I got this clarification from Steve Hanson of his original query, which I
found a bit cryptic:

    Isn't cascade Correlation a version (almost exact except for splitting
    rule--although I believe CART allows for other splitting rules) of 
    CART---the decision tree with the hyperplane  feature space cuts...?

My memory of Cart is a bit fuzzy, but I think it's very different from
Cascade-Correlation.  Unless I'm confused, here are a couple of glaring
differences:

1. In a decision-tree setup like CART, each new split works within one of
the regions of space that you've already carved out -- that is, within only
one branch of the tree.  So for something like N-bit parity, you'd need 2^N
hidden units (hyperplanes).  In a single-layer backprop net, you need only
N hidden units because they are shared.  Because it creates higher-order
units, Cascade-Correlation can generally do the job in less than N.  (See
the results in the Cascade-Correlation paper.)  I don't remember if any
version of CART makes serendipitous use of hyperplanes that were created
earlier to split other branches.  I am pretty sure, however, that it works
on splitting just one branch at a time, and doesn't actively try to create
hyperplanes that are useful in splitting many branches at once.
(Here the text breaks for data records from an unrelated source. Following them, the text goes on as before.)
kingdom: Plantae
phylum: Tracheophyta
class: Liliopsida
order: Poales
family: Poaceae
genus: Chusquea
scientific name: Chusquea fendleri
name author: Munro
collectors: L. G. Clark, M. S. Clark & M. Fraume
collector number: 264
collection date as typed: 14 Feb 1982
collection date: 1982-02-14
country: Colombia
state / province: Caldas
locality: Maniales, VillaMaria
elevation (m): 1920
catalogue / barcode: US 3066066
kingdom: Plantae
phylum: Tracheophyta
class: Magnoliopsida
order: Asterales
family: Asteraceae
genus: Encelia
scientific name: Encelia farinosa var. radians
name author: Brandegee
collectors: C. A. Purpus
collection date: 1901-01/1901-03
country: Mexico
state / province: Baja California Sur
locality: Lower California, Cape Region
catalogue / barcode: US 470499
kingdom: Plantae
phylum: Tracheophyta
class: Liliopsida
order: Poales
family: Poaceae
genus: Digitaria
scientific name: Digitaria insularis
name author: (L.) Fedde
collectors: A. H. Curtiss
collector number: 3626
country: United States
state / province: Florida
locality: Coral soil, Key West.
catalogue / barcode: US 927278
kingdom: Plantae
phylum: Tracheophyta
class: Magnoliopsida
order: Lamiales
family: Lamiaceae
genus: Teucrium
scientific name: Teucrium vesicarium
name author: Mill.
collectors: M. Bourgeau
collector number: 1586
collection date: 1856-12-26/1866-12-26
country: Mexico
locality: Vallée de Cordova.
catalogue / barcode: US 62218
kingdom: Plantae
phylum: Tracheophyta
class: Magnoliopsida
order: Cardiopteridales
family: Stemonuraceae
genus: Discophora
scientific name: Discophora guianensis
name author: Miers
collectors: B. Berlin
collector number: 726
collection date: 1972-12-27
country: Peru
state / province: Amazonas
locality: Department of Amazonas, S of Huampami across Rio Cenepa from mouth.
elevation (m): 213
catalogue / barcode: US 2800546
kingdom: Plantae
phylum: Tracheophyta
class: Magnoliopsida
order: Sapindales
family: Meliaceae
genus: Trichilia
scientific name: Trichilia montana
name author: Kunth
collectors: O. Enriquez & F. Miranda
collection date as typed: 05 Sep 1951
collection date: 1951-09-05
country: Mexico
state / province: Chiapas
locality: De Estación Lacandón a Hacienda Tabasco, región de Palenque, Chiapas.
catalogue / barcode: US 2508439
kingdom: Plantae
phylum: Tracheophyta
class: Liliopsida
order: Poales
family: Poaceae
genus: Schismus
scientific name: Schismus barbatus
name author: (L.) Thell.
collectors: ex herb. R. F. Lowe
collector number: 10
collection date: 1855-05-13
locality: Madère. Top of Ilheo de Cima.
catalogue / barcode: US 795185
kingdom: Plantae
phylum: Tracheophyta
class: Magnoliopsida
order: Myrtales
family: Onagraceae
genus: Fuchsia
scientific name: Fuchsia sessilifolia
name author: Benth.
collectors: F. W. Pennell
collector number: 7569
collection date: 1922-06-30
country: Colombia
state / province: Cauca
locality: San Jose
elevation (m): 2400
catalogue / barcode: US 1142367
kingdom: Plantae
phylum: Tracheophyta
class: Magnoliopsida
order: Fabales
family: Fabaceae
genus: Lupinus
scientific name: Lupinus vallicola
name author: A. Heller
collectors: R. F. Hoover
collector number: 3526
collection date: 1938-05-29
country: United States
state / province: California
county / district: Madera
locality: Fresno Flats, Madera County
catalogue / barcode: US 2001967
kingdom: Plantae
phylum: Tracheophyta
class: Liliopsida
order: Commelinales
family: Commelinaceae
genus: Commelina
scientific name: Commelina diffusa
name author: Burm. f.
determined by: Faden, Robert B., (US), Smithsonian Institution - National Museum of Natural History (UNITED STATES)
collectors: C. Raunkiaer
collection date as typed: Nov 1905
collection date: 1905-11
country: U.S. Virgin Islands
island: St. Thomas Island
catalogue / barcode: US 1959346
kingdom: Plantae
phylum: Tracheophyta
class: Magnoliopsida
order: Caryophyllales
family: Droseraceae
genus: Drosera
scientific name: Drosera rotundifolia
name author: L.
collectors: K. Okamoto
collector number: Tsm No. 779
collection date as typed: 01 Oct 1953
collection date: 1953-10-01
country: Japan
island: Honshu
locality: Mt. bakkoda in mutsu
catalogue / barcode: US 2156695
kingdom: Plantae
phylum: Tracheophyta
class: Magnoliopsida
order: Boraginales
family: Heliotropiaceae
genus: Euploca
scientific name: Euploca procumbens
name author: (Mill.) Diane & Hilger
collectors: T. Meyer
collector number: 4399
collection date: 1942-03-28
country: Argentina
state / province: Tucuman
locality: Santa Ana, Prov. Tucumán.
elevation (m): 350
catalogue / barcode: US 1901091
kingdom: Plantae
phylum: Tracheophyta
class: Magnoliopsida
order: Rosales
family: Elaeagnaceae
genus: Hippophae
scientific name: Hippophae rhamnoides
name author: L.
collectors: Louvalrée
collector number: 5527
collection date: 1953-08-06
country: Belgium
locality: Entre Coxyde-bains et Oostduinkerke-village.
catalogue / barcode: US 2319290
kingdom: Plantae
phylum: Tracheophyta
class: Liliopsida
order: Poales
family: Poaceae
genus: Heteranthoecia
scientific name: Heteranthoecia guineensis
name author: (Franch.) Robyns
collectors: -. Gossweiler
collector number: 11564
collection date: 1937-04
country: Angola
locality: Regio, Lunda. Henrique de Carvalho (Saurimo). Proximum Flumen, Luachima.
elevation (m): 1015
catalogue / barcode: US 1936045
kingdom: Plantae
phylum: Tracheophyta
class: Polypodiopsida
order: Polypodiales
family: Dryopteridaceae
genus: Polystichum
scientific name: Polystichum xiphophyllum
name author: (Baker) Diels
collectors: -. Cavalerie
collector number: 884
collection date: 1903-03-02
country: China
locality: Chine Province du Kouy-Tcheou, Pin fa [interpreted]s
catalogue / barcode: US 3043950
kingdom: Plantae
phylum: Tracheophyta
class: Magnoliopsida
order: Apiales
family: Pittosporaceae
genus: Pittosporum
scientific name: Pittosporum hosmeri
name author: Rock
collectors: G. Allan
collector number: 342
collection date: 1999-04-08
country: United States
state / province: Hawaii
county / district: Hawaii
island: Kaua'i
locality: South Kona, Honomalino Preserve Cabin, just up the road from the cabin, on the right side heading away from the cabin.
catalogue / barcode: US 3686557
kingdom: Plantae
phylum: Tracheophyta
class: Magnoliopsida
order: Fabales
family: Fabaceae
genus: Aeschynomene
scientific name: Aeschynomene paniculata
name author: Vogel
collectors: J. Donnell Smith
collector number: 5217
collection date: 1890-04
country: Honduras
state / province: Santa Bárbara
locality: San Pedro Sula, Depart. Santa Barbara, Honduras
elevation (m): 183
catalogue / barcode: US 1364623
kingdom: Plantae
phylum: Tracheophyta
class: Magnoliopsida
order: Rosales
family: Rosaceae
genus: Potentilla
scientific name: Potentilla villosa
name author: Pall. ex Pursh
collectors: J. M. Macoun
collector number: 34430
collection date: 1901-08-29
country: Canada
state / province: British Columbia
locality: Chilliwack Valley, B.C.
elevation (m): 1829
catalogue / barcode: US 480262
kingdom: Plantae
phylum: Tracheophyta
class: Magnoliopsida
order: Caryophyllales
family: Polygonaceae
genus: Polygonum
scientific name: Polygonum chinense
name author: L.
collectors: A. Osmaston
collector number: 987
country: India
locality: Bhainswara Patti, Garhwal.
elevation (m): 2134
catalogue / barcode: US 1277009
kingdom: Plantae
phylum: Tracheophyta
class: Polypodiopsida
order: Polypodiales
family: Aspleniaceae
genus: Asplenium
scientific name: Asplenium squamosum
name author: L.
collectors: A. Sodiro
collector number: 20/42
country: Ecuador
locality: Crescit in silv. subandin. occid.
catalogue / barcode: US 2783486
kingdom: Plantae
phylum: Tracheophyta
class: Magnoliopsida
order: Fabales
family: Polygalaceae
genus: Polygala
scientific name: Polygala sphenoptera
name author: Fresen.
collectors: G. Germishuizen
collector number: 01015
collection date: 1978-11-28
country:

2. If you create all your new hidden units in a single layer, all you can
do is create hyperplanes in the original space of input features.  Because
it builds up multiple layers, Cascade-Correlation can create higher-order
units of great complexity, not just hyperplanes.  If you have the tech
report on Cascade-Correlation (the diagrams had to be cut from the NIPS
version due to page limitations), look at the strange complex curves it
creates in solving the two-spirals problem.  If you prefer,
Cascade-Correlation works by raising the dimensionality of the space and
then drawing hyperplanes in this new complex space, but the projection back
onto the original input space does not look like a straight line.  I've
never heard of anyone solving the two-spirals problem with a single layer
of sigmoid or threshold units -- it would take an awful lot of them.

I think that these two differences change the game entirely.  The only
resemblance I see between CART and Cascade-Correlation is that both build
up a structure little by little, trying to add new nonlinear elements that
eliminate some part of the remaining error.  But the kinds of structures
the two algorithms deal in is qualitatively different.

-- Scott